12 octubre, 2006

Un corazón contrito


Antes de denunciar cualquier injusticia ante Dios, he de caminar rectamente yo. No puedo exigir rectitud a los demás si yo misma no he dado testimonio de una vida recta, junto al Señor.
¿Cómo limpiar mi casa, mi interioridad desde fuera?
Es dentro de mí donde aloja la maldad, y cuando la arrojo fuera, entonces tengo ojos de justicia para ver lo que es bueno o malo en otros.
Con esa misma disposición humilde frente a Dios, debo entender que no tengo nada digno que ofrecerle, es más, El no necesita nada de mí, pero quiere mi corazón contrito.
No son las obras exteriores, sino lo que hacemos de corazón, lo que El quiere para sí, porque ya es suyo desde siempre.
Cuando la vida nos despoja de lo que tenemos, de esas cosas a las que estamos aferrados y valoramos como lo más digno, nos damos cuenta de que somos nada. Los hijos deportados de Israel, cuando ya no tenían su templo, ni holocaustos, ni animales que ofrecer a Dios tan orgullosamente, se dan cuenta que Dios quiere su corazón.
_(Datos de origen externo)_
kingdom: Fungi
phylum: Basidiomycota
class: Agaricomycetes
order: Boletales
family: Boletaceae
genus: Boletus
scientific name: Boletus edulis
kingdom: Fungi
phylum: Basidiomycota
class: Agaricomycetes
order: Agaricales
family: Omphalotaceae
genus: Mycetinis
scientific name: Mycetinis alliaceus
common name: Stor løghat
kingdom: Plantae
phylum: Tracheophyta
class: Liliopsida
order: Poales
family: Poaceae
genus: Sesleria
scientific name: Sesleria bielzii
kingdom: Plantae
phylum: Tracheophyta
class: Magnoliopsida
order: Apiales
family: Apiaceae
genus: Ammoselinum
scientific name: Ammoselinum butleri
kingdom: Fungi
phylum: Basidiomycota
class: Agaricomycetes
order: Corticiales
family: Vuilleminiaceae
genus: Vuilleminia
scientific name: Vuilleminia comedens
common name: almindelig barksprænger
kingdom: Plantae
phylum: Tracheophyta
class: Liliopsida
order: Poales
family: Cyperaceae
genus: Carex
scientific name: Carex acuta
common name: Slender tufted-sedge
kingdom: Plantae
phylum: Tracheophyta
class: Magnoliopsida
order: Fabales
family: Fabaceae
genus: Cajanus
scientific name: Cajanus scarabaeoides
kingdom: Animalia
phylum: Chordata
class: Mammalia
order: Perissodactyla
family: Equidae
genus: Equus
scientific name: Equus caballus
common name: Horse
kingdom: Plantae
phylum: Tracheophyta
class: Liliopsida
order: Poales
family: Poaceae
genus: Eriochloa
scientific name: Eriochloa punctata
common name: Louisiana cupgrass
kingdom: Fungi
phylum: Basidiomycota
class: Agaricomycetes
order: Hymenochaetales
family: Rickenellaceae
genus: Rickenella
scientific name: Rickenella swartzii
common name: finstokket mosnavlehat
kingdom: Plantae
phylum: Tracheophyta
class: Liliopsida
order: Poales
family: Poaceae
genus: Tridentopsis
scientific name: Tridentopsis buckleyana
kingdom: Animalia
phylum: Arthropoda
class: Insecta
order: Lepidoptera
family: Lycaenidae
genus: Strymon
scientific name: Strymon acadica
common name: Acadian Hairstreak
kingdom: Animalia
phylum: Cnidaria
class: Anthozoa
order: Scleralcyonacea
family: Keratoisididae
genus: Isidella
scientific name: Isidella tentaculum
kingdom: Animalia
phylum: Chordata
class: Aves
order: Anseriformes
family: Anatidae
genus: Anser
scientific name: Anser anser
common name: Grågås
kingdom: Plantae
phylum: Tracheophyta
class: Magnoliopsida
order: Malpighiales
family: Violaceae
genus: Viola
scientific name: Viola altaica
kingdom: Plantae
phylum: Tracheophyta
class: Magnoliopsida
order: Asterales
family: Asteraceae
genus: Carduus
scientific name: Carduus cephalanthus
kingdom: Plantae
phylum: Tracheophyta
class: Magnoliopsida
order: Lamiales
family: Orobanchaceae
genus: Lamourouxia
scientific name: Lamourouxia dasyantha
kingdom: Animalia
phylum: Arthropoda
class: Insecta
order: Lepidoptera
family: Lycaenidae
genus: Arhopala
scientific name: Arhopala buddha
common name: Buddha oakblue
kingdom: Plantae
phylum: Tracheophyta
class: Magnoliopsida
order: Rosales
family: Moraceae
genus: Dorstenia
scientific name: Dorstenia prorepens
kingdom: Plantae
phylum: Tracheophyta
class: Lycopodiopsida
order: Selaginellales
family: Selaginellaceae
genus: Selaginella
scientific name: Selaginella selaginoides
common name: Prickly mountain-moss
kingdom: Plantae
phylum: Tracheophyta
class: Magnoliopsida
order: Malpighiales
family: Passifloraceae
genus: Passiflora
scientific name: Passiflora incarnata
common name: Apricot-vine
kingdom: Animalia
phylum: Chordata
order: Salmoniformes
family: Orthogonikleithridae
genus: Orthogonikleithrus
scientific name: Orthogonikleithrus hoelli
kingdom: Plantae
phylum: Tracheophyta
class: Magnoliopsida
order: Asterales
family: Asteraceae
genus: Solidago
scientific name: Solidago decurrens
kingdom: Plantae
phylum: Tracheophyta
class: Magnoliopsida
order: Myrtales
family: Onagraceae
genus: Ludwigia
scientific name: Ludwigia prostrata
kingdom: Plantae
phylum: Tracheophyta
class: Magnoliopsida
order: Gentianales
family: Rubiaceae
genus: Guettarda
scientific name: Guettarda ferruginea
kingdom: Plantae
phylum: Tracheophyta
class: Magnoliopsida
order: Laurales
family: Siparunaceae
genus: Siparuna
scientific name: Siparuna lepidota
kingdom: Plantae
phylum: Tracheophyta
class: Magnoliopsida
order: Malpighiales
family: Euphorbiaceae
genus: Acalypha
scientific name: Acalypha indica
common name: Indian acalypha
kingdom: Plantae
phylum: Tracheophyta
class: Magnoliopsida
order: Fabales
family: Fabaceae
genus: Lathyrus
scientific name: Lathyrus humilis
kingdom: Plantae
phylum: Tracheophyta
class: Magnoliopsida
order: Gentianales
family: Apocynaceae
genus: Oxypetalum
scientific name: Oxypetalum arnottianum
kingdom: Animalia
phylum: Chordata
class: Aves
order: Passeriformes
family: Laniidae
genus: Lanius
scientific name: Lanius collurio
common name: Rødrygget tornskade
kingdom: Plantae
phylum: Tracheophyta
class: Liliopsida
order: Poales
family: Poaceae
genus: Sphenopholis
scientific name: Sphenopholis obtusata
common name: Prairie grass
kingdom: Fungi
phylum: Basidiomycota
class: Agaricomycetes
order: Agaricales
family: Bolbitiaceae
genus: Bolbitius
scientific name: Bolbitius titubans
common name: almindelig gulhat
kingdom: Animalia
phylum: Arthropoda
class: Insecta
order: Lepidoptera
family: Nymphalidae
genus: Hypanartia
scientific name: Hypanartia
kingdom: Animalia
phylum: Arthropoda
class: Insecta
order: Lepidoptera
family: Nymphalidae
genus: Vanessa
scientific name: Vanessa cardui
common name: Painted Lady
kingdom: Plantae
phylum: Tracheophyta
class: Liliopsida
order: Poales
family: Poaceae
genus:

Cuántos holocaustos y promesas ofrecemos a Dios desde los labios, mientras el corazón mismo calla.
Mientras el corazón no hable, no hay diálogo con Dios, allí pone El su oído.
Sólo Dios mismo puede ofrecer el sacrificio digno de El: Jesucristo. No pongamos, entonces, la mirada en nosotros mismo para llegar a Dios, sino en Jesús.
Sigamos a Cristo para llegar a compartir la promesa de vivir junto a Dios, donde ya nada escasea, donde ya nada necesitaremos, donde todo se nos dará de balde por toda la eternidad.